A visual metaphor used frequently when discussing RP and used heavily in ChemTree is that of a tree. The original data set represents the root node of the tree. The sets produced by the first partition represents the children nodes. The sets produced by the next partition represents the grandchildren nodes, etc. The leaf nodes represent the smallest sets, the results of the last partitioning.

Compound data used for RP analysis by ChemTree must first go through the import process resulting in a table of compound properties. (Compounds being potentially selected by the Cherry Picking module need not be imported.)

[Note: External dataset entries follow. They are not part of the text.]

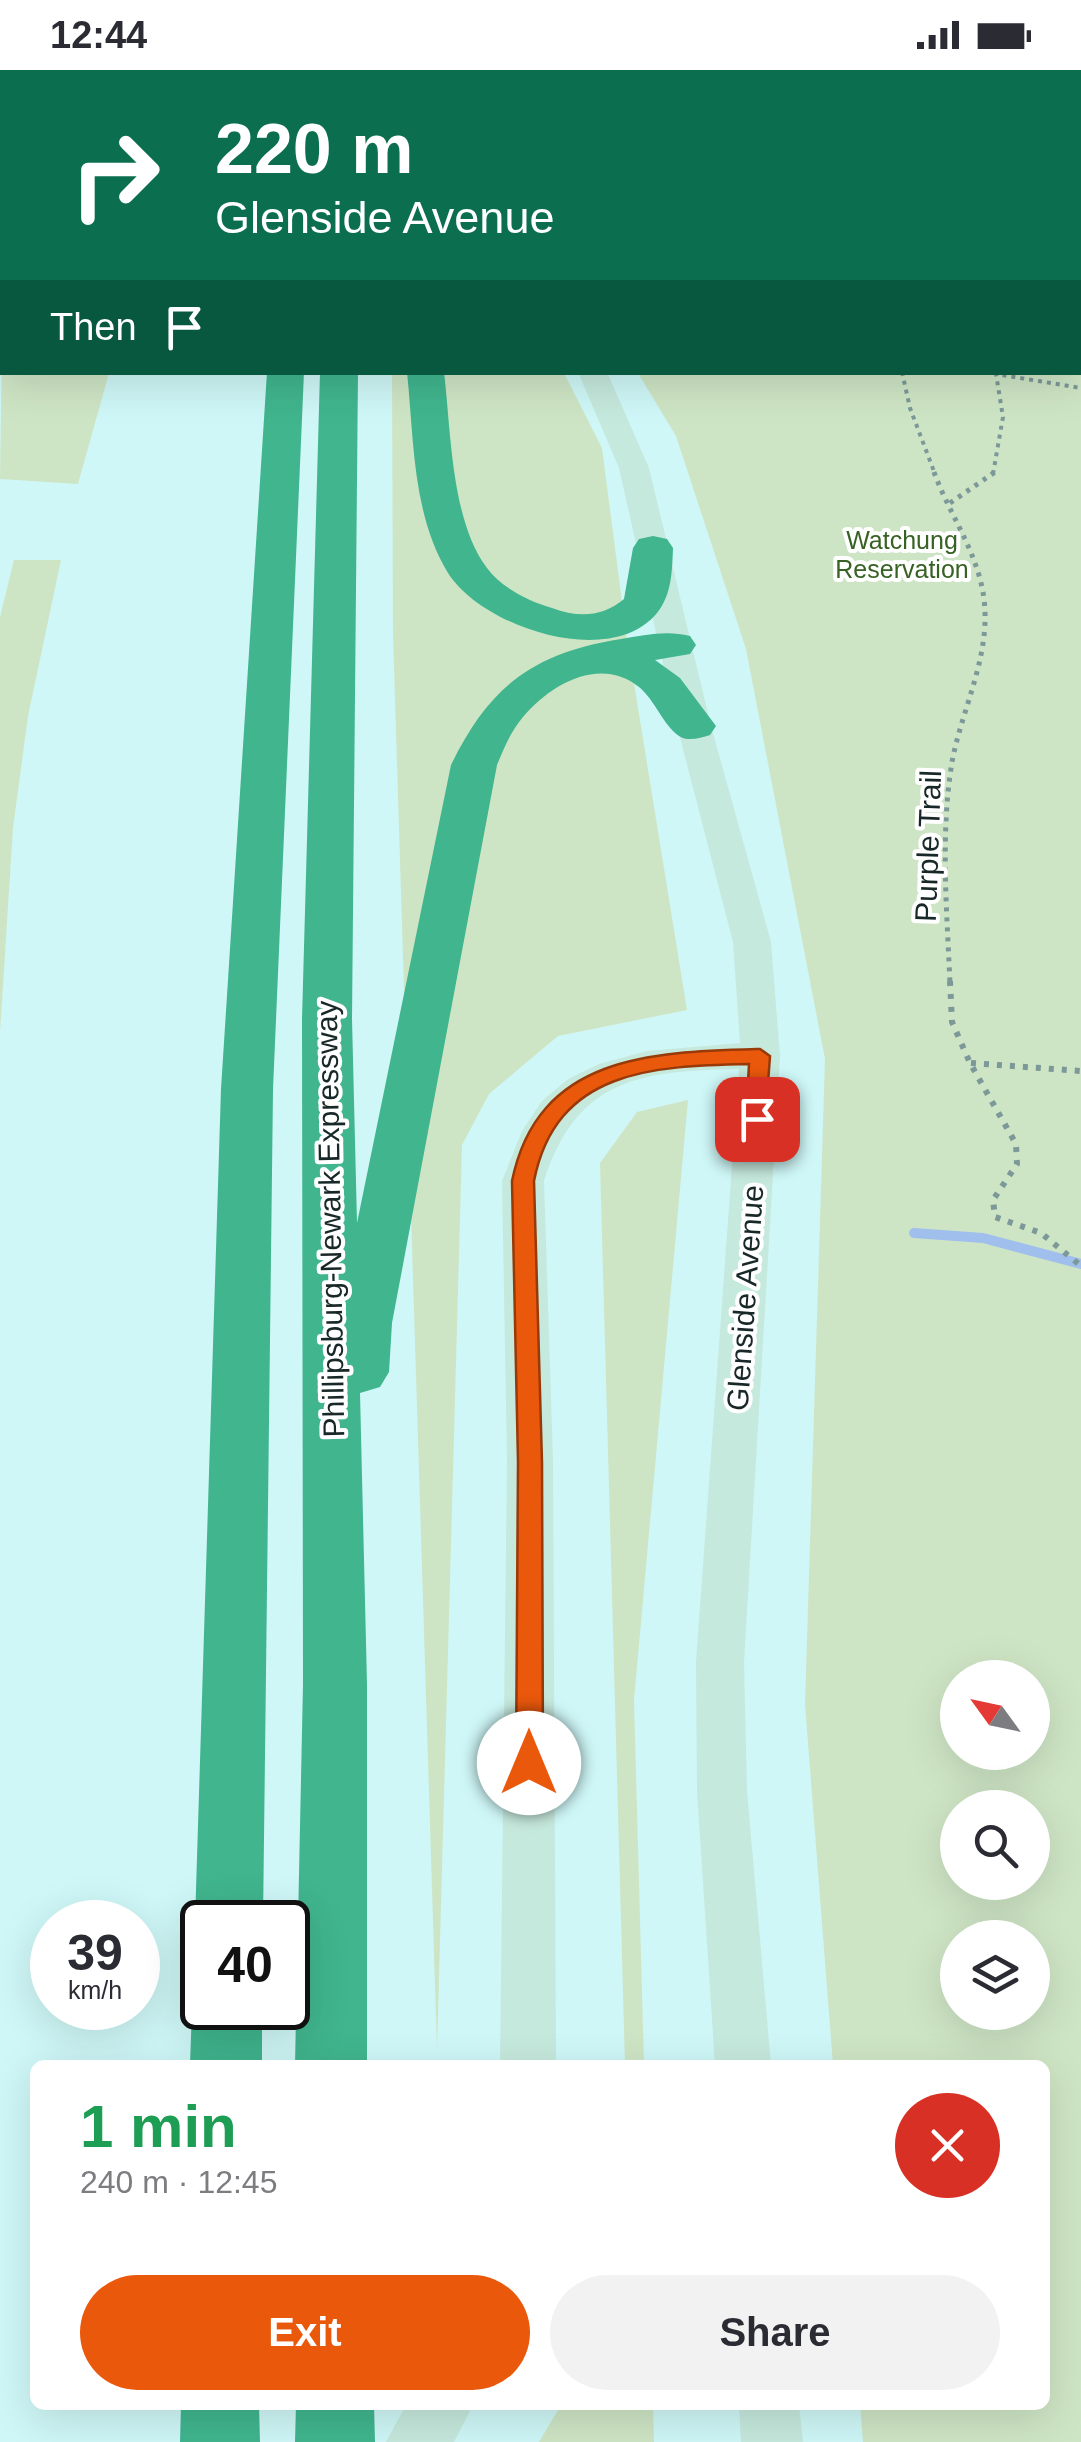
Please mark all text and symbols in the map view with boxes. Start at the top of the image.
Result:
text: 12:44 [50,14,147,56]
icon: right [50,110,180,240]
text: 220 m [215,110,413,188]
text: Glenside Avenue [215,192,554,243]
icon: arrive [157,300,212,355]
text: Then [50,306,137,348]
park label: Watchung Reservation [835,526,969,583]
street label: Purple Trail [909,770,947,922]
street label: Phillipsburg-Newark Expressway [310,1000,350,1438]
pin [715,1077,800,1162]
icon: arrive [730,1092,785,1147]
street label: Glenside Avenue [721,1184,769,1412]
north arrow [940,1660,1050,1770]
map controls [940,1660,1050,2030]
position arrow [477,1711,581,1815]
button: search [940,1790,1050,1900]
speed limit sign: 40 [180,1900,310,2030]
button: layers [940,1920,1050,2030]
text: 39 [67,1925,123,1981]
text: km/h [68,1976,122,2004]
text: 1 min [80,2093,237,2160]
button: close [895,2093,1000,2198]
text: 240 m · 12:45 [80,2164,277,2200]
button: Exit [80,2275,530,2390]
button: Share [550,2275,1000,2390]

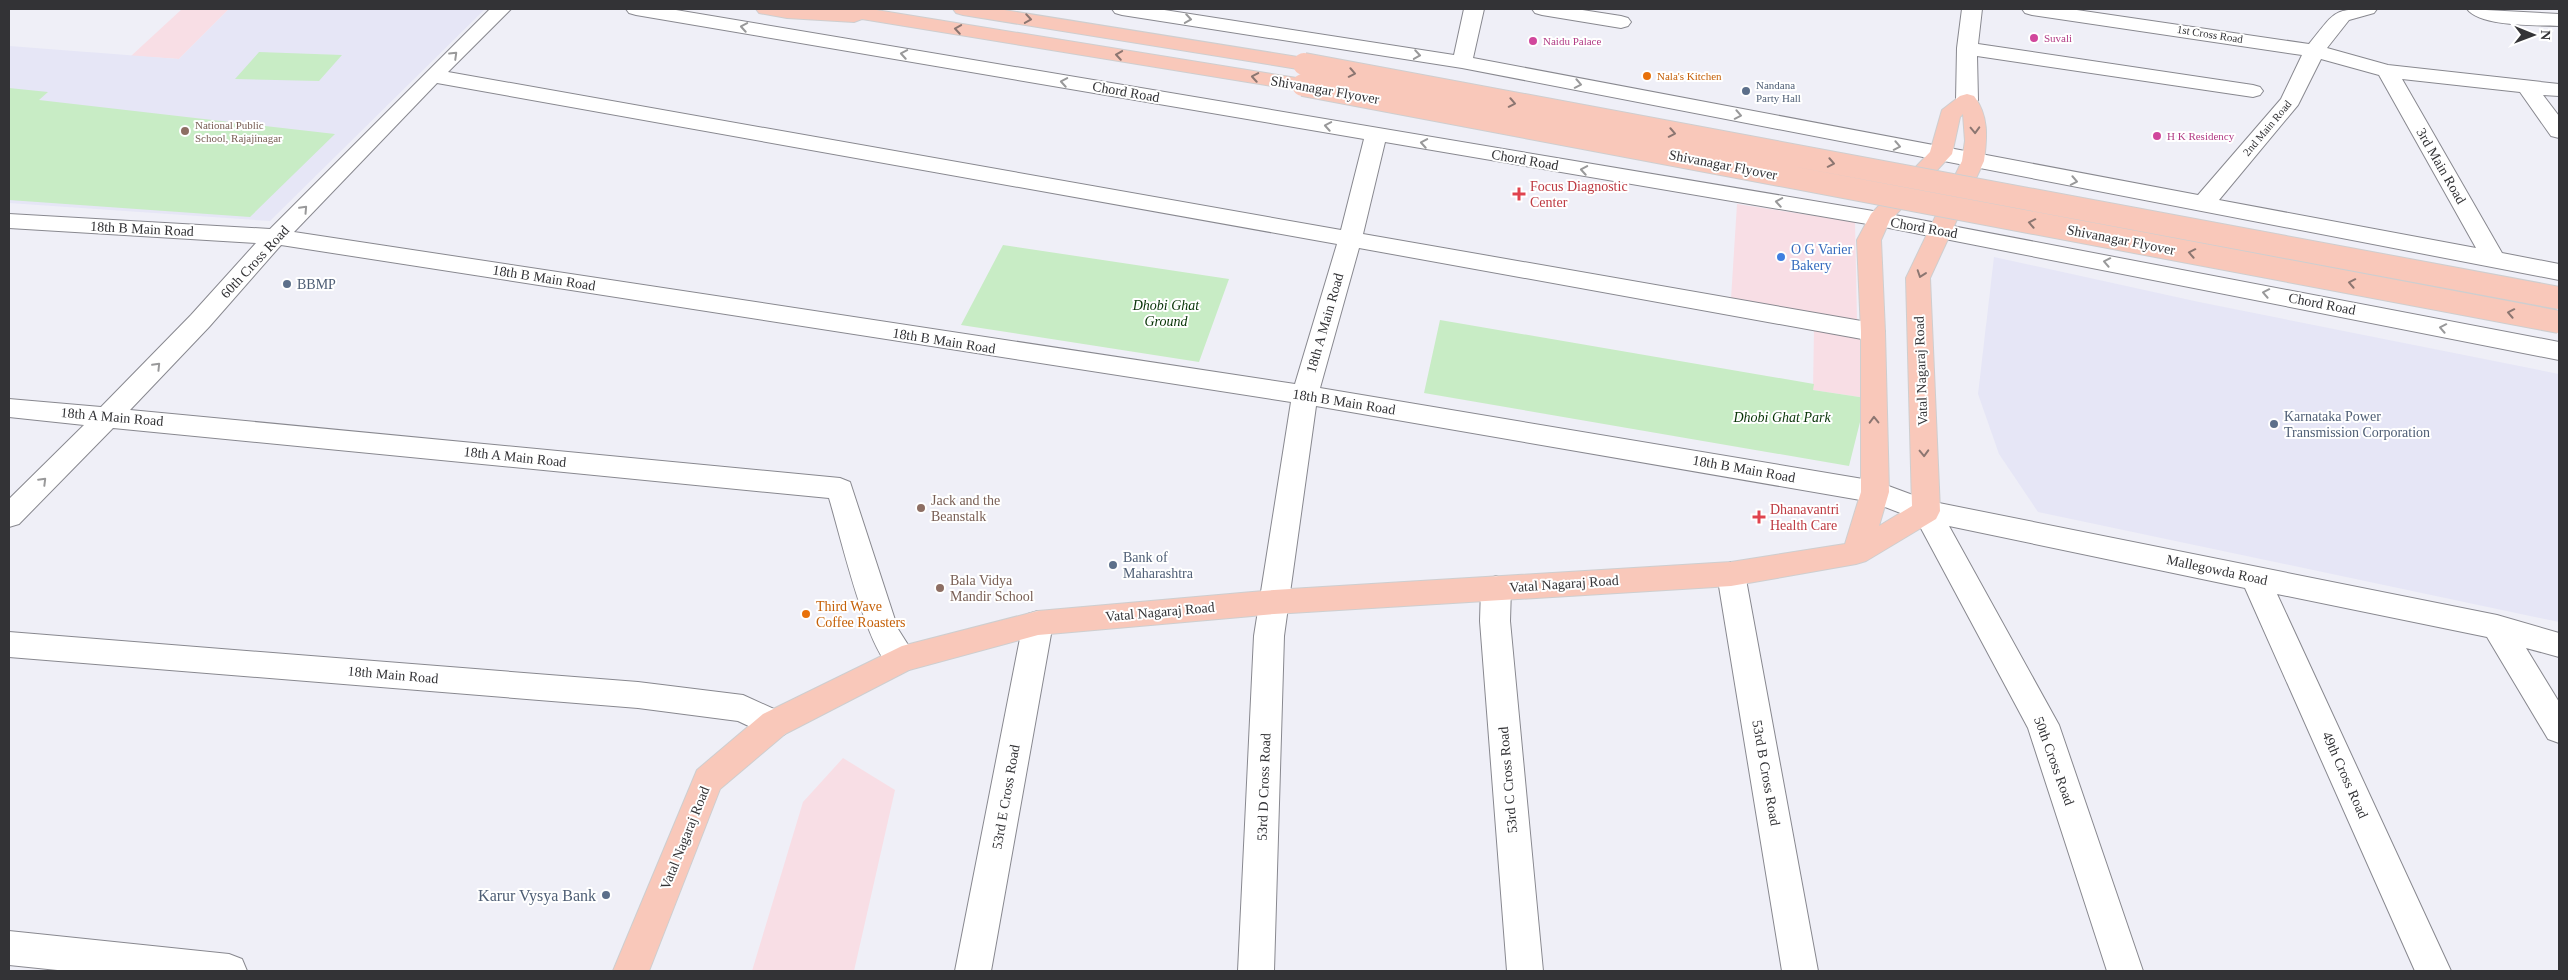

Each column of data in the table represents a compound property, which could be a descriptor, a potency, or some other property, and has a name and a type associated with it. As ’name’ and ’type’ are attributes of variables, we will use the words column and variable interchangeably throughout the manual. A row represents data for one compound, which acts as one “sample” of data.

In order to perform RP on a data set, dependent and independent variables have to be identified. Why? Recall that we are using RP to build a model (visually represented by a tree) which will ultimately be used to make predictions. We make predictions about something that we’d like to know based on what we do know. What we do know, the predictors, are identified in ChemTree as the independent variables. The dependent variable(s) is (are) what we are trying to predict. An example of a dependent variable would be a compound potency.

When we first build the model, we must provide actual values for the dependent variable(s). In general, the more samples (rows) in our data set that have values for the dependent variable(s), the more accurate the model will be.

The independent variables are used to partition the data set. Each generation of the tree (children nodes, grandchildren nodes, etc.) is produced by splitting the data set associated with the parent node using a specific independent variable. (The criteria for identifying which independent variable to use is discussed later in the manual.) An independent variable can be used to perform a split only one time in a particular branch of the tree. Each split identifies a rule or decision. An entire branch from the root to a leaf represents a sequence of rules or decisions involving the independent variables that can be used to predict the dependent variable(s). This is illustrated in the following tutorials.